История древнегреческой литературы — страница 69 из 128

Во многих трагедиях Эврипид изображает действия богов совершенно противоречащими нравственности. Так, Афродита губит Ипполита и Федру из чувства мелкой личной злобы; Гера насылает безумие на Геракла по своему произволу. Ее преследования дают основание отцу Геракла, Амфитриону, обвинять Зевса в том, что он не препятствует гибели от коварства Геры семьи своего сына («Геракл», 339 — 347). Аполлон обольстил царевну Креусу и вынудил ее подкинуть родившегося ребенка («Ион», 10 — 21), а потом стыдится признаться перед сыном в своем грехе (1557 сл.).
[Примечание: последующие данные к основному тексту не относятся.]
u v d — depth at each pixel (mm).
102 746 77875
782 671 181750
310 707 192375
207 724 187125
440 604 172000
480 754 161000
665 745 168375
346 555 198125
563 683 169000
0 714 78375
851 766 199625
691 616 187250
Эврипид многократно подчеркивает, что боги ничуть не лучше, а иногда и хуже людей. Геракл, увидев, что невольно сделался убийцей семьи, в ответ на утешения Тезея говорит («Геракл», 1341 — 1346):

... Я не верил и не верю.

Чтоб бог вкушал запретного плода,

Чтоб на руках у бога были узы

И бог один повелевал другим.

Нет, божество само себе довлеет:

Все это — бредни детские певцов.

{Перевод И. Ф. Анненского)

Ифигения как жрица, которая должна приносить в жертву Артемиде греческих пленников, возмущается, как богиня может требовать таких жертв, и приходит к мысли, что это — выдумки самих людей («Ифигения в Тавриде», 380—391). Подводя итоги своим горестным размышлениям, Эврипид в одной из не дошедших до нас трагедий говорит: «Коль боги что позорное творят, они не боги» (фр. 292, 7).
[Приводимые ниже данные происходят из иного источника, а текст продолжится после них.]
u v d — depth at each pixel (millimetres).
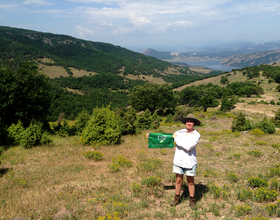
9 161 7414
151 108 59344
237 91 92250
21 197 4395
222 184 5359
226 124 30219
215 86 106312
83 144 11273
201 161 8250
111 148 10359
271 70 135000
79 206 3883
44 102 20047
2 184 5344
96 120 11344
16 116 18312
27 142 10281
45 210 3754
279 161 7402
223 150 9953
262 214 3547
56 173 6234
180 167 3707
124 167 6859
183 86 171000
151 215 3594
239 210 3619
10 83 17406
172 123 33750
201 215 3611
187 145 3557
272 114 44875
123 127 16750
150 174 6141
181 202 4137
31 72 18766
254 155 8461
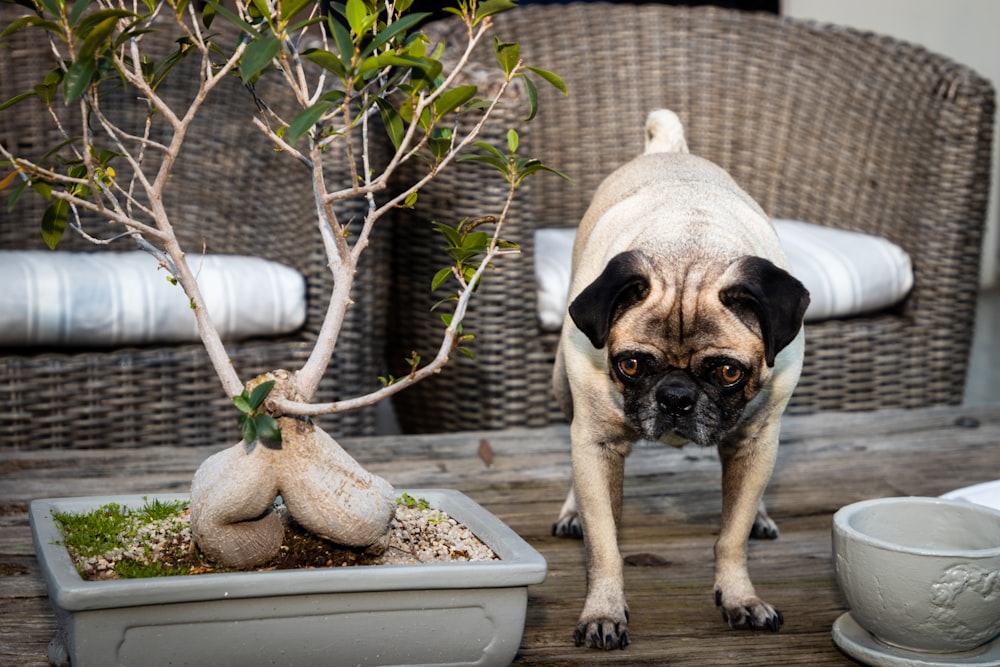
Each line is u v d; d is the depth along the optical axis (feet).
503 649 5.06
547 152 12.78
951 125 11.53
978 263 11.87
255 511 4.90
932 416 10.02
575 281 6.97
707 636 6.05
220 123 11.23
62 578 4.58
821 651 5.86
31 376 9.46
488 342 10.46
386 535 5.17
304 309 10.24
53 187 5.04
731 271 5.88
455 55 10.21
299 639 4.82
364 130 5.09
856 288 11.30
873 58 12.34
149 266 9.99
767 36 13.00
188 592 4.57
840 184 12.56
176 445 9.93
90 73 4.13
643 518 7.87
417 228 10.82
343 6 4.69
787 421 9.82
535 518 7.80
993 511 5.50
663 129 8.51
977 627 5.27
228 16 4.15
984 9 20.65
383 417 15.31
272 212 10.80
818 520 7.86
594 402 6.28
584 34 12.90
Необходимо отметить жестокие нападки Эврипида на жрецов, которые, восседая на пророческих престолах и как будто возвещая волю богов, в действительности обманывают людей (фр. 795). Хитрости и обманы жрецов наглядно показаны в «Ионе», где герой в качестве храмового служки выведывает у пришедших к оракулу вопросы, с которыми они хотят обратиться, и в «Ифигении в Тавриде», где героиня, пользуясь своим жреческим положением, обманывает царя рассказом о мнимом чуде со статуей богини и таким образом устраивает побег.

Но, должно быть, эти радикальные суждения, требовавшие разрыва с общей религиозной, традицией, с усвоенными с детства верованиями, давались поэту нелегко и стоили долгих, мучительных переживаний. Таким стоном наболевшей души звучит песня хора в «Ипполите» (1102-1110):

Если о силе богов мне на сердце раздумье приходит,

Сразу стихает тревога,

Но и надежда таинственный промысл постигнуть

Падает, как посмотрю на судьбы и деяния смертных:

Вечно во всем перемены,

Много превратностей всяких

Жизнь человеку приносит.

Возникал вопрос: как надо понимать трагедию «Вакханки», где в прекрасном виде, как нечто чудесное и святое, представлена религия Диониса? Некоторые ученые готовы были видеть в этой трагедии отречение поэта от его прежних радикальных взглядов. Однако такие рассуждения надо признать ошибочными. Не говоря о том, что одновременно поставленная трагедия «Ифигения в Авлиде» не содержит никаких признаков отречения, в «Вакханках» сам Дионис, доводящий безумных женщин до ужасного злодеяния, ничем не лучше богов, изображенных в других трагедиях, и в уста Вестника вкладывается критическое замечание: «В страстях богам не подобает равняться со смертными» (1348). Кажущаяся идеализация культа с чудесными каринами природы, открывающей верующим свои дары, не имеет ничего общего с традиционным культом, а является откликом распространенного в современной Эврипиду философии прославления природы. Такое же значение имеет повторяющееся в песнях хора прославление сердечной простоты в противоположность человеческому высокомерию и суемудрию (395 сл.). А речь Тиресия, прославляющая религию Диониса как какое-то начало природы, резко противоречит традиционному мифу, согласно которому Дионис был одним из новых богов. Во всем этом скорее всего надо видеть романтический мотив, вытекающий из современных общественных настроений.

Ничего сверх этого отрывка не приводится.